UNA MILÉSIMA DISTRAÍDA





El sonido de la lluvia al caer, repiqueteaba monótono sobre el tejado de uralita mientras recorría los pasillos agarrada de la mano de su abuela. Disfrutaba de ese maravilloso momento en el que aprendemos a juntar nuestras primeras palabras, con la curiosidad intacta del que descubre un universo paralelo: el de las combinaciones de letras que se convierten en algo asombroso. Arroz, fideos, tomate, caramelos... Se detenía ante cada estantería para saciar su sed de conocimiento, poniéndose de puntillas cuando no conseguía distinguir los trazos impresos. Abstraída como iba, consiguió desprenderse del entrelazado protector durante una milésima distraída de segundo, para acudir al reclamo de un anaquel estratégicamente situado. Consiguió llamar su atención gracias a las cajas brillantes que exponía, verdes, azules y amarillas. 

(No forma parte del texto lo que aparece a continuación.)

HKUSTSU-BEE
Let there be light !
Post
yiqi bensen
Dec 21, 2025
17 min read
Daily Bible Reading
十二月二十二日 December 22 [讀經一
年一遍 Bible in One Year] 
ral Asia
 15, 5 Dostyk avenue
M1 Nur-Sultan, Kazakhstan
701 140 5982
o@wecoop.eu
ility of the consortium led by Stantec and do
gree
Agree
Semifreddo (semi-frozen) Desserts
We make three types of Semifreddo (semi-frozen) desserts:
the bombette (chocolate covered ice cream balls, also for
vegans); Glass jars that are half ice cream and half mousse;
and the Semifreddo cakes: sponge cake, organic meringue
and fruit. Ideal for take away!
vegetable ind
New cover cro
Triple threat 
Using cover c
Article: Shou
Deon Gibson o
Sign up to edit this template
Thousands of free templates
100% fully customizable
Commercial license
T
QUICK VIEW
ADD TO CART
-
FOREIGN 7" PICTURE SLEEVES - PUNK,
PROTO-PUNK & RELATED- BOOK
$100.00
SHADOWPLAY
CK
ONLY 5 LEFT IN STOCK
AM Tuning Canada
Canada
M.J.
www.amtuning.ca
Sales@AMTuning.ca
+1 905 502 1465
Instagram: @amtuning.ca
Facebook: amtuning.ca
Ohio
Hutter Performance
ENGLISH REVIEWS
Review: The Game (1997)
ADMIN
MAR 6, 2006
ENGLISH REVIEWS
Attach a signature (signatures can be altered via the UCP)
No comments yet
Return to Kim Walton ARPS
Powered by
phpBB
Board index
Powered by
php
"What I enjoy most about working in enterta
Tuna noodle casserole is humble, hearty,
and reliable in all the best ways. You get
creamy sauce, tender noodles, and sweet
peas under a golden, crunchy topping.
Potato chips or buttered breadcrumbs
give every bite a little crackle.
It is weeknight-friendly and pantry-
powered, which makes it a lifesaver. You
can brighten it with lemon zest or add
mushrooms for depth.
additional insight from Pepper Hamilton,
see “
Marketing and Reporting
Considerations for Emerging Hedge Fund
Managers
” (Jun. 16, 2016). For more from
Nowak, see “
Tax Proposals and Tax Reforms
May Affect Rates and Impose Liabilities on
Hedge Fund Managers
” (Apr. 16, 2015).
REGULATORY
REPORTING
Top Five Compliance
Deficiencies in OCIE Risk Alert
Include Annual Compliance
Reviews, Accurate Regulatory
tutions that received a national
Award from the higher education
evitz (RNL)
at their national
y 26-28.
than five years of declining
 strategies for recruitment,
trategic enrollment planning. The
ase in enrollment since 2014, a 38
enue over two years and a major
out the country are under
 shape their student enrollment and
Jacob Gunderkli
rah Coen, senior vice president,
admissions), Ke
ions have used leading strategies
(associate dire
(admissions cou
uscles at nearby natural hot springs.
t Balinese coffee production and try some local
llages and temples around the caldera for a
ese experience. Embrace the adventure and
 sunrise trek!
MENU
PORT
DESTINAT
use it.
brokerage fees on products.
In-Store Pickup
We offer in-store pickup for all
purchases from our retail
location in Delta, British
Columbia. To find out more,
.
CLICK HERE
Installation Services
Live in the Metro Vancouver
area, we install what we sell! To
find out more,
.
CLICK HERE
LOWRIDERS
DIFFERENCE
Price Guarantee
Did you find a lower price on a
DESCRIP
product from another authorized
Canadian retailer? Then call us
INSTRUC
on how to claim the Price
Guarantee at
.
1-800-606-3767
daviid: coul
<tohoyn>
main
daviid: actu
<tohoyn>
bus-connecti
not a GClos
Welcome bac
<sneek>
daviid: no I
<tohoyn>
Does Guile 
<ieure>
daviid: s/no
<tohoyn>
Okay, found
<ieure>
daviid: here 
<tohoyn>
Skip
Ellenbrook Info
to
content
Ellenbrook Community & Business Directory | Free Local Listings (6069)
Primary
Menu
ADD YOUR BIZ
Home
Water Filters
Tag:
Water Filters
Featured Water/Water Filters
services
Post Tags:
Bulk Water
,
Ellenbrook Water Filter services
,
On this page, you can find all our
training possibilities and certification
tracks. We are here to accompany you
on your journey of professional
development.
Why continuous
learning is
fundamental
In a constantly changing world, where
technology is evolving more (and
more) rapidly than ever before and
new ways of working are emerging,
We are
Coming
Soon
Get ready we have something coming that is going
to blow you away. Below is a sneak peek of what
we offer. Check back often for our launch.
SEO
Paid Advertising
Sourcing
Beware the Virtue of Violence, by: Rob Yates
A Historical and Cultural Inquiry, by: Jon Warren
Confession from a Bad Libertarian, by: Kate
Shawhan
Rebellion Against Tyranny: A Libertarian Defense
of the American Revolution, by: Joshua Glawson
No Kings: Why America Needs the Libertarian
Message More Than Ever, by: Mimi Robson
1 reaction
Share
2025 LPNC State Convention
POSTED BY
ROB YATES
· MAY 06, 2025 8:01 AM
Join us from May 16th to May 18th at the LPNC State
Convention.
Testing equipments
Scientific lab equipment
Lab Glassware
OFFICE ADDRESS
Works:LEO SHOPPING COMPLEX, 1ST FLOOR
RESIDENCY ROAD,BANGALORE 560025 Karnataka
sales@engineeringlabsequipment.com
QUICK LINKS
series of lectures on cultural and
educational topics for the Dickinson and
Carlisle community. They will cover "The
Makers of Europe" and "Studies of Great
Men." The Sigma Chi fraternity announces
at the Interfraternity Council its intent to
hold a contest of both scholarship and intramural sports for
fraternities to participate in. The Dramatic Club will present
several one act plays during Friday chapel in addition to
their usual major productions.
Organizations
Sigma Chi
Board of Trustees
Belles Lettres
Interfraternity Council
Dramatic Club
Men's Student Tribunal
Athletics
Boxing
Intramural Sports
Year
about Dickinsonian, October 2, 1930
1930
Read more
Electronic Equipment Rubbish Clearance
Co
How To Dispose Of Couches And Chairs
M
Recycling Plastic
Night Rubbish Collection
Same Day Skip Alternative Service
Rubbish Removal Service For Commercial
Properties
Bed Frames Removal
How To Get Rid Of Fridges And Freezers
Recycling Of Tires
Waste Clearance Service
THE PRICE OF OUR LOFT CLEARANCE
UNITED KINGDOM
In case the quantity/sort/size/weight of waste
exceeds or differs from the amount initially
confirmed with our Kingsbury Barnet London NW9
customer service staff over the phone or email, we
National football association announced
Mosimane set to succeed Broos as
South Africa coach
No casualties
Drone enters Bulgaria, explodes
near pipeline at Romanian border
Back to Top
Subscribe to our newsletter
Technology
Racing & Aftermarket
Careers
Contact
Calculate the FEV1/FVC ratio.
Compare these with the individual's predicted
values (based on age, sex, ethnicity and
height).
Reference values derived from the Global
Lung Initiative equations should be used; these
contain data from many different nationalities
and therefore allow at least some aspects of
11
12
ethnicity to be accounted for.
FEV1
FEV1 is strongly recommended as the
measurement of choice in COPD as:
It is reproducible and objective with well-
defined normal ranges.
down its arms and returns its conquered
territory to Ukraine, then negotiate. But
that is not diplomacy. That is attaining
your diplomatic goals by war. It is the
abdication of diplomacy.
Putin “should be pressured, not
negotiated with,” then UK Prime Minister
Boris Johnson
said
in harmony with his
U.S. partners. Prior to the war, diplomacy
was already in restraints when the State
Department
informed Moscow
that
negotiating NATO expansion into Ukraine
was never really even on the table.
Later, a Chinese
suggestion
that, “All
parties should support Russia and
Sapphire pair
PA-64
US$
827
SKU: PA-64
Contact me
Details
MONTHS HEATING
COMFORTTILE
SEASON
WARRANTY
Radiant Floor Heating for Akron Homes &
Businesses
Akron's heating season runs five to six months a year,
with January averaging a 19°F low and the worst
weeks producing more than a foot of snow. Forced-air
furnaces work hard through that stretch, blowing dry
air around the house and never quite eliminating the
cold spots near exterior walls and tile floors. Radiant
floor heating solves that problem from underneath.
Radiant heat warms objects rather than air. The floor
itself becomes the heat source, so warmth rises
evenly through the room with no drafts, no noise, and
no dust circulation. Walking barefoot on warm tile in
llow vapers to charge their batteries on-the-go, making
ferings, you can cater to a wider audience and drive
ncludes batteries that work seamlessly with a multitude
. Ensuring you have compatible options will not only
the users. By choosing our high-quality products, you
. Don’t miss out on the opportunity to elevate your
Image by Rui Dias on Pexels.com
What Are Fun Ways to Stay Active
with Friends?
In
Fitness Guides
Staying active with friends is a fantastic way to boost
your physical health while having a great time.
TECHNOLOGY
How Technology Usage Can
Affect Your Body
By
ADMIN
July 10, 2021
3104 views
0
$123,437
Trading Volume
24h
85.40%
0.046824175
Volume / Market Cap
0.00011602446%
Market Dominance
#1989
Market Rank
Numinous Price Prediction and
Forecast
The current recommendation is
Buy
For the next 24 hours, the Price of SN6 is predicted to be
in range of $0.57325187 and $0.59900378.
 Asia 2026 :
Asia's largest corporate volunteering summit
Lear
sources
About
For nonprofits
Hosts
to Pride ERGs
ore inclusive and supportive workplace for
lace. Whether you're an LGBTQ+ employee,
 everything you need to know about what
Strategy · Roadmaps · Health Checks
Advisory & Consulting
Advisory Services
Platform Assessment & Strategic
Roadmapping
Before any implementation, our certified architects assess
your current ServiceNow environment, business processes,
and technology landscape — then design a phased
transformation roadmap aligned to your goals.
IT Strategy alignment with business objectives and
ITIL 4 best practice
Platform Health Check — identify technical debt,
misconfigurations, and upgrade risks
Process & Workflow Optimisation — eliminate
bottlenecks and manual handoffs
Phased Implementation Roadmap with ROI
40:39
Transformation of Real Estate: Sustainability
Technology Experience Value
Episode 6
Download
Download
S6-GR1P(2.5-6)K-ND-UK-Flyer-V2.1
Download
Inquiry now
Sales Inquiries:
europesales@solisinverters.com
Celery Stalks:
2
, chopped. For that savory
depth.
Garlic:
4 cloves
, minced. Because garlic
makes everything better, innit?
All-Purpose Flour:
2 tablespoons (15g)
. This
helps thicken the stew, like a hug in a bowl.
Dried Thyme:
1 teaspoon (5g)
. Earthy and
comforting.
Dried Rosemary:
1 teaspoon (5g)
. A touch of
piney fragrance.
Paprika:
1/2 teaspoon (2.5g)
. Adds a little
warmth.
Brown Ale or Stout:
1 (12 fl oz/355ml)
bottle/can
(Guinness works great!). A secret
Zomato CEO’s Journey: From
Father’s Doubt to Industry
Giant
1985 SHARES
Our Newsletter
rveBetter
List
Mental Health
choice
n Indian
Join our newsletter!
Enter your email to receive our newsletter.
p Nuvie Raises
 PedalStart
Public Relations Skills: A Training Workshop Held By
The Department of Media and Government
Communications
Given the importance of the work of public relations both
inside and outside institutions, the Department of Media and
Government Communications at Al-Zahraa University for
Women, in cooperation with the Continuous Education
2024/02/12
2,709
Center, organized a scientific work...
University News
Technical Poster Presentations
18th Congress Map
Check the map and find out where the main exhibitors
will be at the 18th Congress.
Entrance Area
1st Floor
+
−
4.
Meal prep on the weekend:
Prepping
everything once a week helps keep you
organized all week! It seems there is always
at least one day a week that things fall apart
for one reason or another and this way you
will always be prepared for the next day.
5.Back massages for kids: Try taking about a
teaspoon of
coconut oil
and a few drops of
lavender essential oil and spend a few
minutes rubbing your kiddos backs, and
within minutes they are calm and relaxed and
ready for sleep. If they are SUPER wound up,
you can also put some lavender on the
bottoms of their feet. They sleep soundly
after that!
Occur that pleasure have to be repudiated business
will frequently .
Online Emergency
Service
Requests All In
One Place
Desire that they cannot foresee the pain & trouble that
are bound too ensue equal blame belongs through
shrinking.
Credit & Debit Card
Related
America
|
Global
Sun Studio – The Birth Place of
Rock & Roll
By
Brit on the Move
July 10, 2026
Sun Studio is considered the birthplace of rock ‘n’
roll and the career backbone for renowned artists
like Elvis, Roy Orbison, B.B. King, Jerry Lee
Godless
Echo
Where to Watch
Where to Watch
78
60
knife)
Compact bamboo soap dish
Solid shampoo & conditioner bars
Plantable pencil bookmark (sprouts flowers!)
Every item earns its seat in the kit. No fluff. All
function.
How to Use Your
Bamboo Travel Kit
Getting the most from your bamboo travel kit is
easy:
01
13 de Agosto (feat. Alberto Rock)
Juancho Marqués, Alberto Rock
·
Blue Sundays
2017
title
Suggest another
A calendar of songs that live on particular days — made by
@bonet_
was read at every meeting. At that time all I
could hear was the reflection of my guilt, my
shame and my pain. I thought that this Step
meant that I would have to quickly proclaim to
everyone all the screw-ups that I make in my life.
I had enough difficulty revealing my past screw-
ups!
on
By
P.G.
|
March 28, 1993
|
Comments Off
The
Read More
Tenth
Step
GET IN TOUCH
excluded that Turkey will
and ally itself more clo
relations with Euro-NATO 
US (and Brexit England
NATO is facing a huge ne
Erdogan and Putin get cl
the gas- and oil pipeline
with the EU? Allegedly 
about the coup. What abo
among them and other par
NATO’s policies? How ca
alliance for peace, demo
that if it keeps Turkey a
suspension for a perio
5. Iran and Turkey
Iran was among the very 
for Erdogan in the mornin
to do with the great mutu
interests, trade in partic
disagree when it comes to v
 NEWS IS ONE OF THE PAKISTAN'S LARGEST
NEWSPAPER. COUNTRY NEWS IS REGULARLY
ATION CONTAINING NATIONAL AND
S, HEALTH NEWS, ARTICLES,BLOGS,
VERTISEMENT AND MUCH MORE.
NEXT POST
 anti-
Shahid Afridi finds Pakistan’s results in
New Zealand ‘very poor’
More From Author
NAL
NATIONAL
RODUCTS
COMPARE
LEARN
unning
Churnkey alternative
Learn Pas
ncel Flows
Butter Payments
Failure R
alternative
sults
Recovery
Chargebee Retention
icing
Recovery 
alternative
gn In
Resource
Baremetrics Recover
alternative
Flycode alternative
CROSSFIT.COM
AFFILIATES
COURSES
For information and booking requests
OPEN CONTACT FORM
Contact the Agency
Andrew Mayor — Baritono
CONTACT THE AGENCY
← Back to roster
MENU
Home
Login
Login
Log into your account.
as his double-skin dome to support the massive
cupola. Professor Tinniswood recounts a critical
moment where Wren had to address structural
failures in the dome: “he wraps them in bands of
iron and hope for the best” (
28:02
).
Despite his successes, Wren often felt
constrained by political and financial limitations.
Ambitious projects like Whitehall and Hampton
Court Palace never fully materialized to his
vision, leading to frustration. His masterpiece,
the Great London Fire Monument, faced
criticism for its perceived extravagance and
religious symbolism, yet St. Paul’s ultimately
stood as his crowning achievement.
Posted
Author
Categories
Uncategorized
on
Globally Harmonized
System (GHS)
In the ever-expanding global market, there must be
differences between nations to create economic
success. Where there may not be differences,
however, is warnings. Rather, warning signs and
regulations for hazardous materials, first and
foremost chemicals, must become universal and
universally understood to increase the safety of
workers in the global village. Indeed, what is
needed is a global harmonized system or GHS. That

Él acechaba como lo hacen las bestias salvajes, afilando sus sucias garras, paciente, esperando disuadir con cantos de sirena a su presa indefensa. El tiempo que tarda un pajarillo en elevar el vuelo, fue suficiente para robarle la sonrisa y la inocencia. Ella nunca recordaría esas facciones animales ni la fuerza de aquel cuerpo; solo lograría evocar el olor nauseabundo del tabaco y su aspecto de vaquero.

La vida se tornó enemiga y las pesadillas poblaron sus descansos. Rondaban libres por su mente, de noche y de día, sirviéndose de cualquier grieta para dejar paralizado su espíritu. El sudor, un temblor descontrolado y naúseas, acompañaban a unos episodios de miedo atroz que se repetían sin cesar. Cualquier detalle servía de detonante: el humo de un cigarro, las gotas golpeando en la ventana, un paquete de galletas irisado o el sombrero de su padre descansando sobre la cama. 

De adulta tampoco pudo yacer con ningún hombre ni llevar una existencia serena; contemplar las puestas de sol o enfrentarse a las tormentas; no logró leer de manera fluida y jamás hizo la compra en ese supermercado.